Calculate Your Daily MyFitnessPal Calories
Use this calculator to estimate maintenance calories, target calories, and starter macros (protein, carbs, and fat).
What this MyFitnessPal calorie calculator does
This tool gives you a practical starting point for your calorie target in MyFitnessPal. It estimates your BMR (Basal Metabolic Rate), then applies your activity level to estimate your TDEE (Total Daily Energy Expenditure). From there, it adjusts calories based on your goal: fat loss, maintenance, or muscle gain.
You also get a basic macro breakdown. These are not strict rules, but a useful first setup you can tweak after 2-3 weeks of consistent tracking.
How the calorie estimate is calculated
1) BMR (Mifflin-St Jeor equation)
BMR is the number of calories your body burns at rest. We use one of the most widely accepted equations:
- Men: BMR = 10 × weight(kg) + 6.25 × height(cm) − 5 × age + 5
- Women: BMR = 10 × weight(kg) + 6.25 × height(cm) − 5 × age − 161
2) TDEE
TDEE is BMR multiplied by an activity factor. This gives a rough estimate of daily energy needs based on movement and exercise.
3) Goal calories
Finally, the calculator adds or subtracts calories from TDEE depending on your selected goal. For most people:
- Start with a 250-500 kcal deficit for sustainable fat loss.
- Start with a 250-300 kcal surplus for lean muscle gain.
- Maintenance is best for performance-focused phases or habit building.
How to use these numbers in MyFitnessPal
- Open MyFitnessPal and set your daily calorie goal to the number from this calculator.
- Set your macros to match (or get close to) the protein, carbs, and fat recommendations.
- Track intake daily, including oils, sauces, snacks, and drinks.
- Weigh yourself 3-7 times per week and track the weekly average.
- Adjust calories after 2-3 weeks if progress is too slow or too fast.
Macro targets: practical starting points
Protein
Protein helps preserve or build lean mass. For most people, a strong range is about 1.6-2.2 g/kg body weight. During fat loss, slightly higher protein often helps with hunger and muscle retention.
Fat
Dietary fat supports hormones, recovery, and satiety. A common floor is around 0.6-0.8 g/kg. Going too low can make diets hard to sustain.
Carbs
Carbs fill the remaining calories after protein and fat are set.
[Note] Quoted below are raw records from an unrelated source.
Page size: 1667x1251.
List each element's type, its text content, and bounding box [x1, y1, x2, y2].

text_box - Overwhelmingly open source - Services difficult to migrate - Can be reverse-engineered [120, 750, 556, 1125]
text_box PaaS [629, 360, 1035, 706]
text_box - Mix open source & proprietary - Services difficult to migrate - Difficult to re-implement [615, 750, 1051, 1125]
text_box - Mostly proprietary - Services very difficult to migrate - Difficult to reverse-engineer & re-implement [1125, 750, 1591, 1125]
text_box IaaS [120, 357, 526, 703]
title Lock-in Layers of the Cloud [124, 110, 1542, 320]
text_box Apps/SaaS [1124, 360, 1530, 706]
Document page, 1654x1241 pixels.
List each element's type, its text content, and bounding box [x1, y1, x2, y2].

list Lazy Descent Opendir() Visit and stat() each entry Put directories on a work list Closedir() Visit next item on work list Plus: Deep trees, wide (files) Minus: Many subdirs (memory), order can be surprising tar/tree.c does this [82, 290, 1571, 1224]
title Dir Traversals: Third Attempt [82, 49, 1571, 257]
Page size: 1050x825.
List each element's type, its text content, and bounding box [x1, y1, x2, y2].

If you train hard, keeping carbs moderate-to-high may support gym performance.
Common mistakes with calorie tracking
- Estimating portions instead of weighing food.
- Ignoring weekends or “small bites.”
- Changing calories too quickly before enough data is collected.
- Using exercise calories as a reason to overeat.
- Expecting daily scale changes to reflect fat gain/loss.
FAQ
How accurate is this calculator?
It’s a quality estimate, not a medical measurement. Real-world tracking and body-weight trends are what make it accurate over time.
Should I eat back exercise calories in MyFitnessPal?
Usually, it’s better to keep one consistent target and adjust based on weekly progress. Exercise trackers can overestimate burn.
How often should I adjust calories?
Every 2-3 weeks is a good rhythm, unless your weekly trend clearly shows no change (or too rapid change).
Bottom line
Use this MyFitnessPal calorie calculator as your launch point, then personalize based on your results. Consistency in logging, body-weight averages, and patient adjustments will outperform any perfect formula.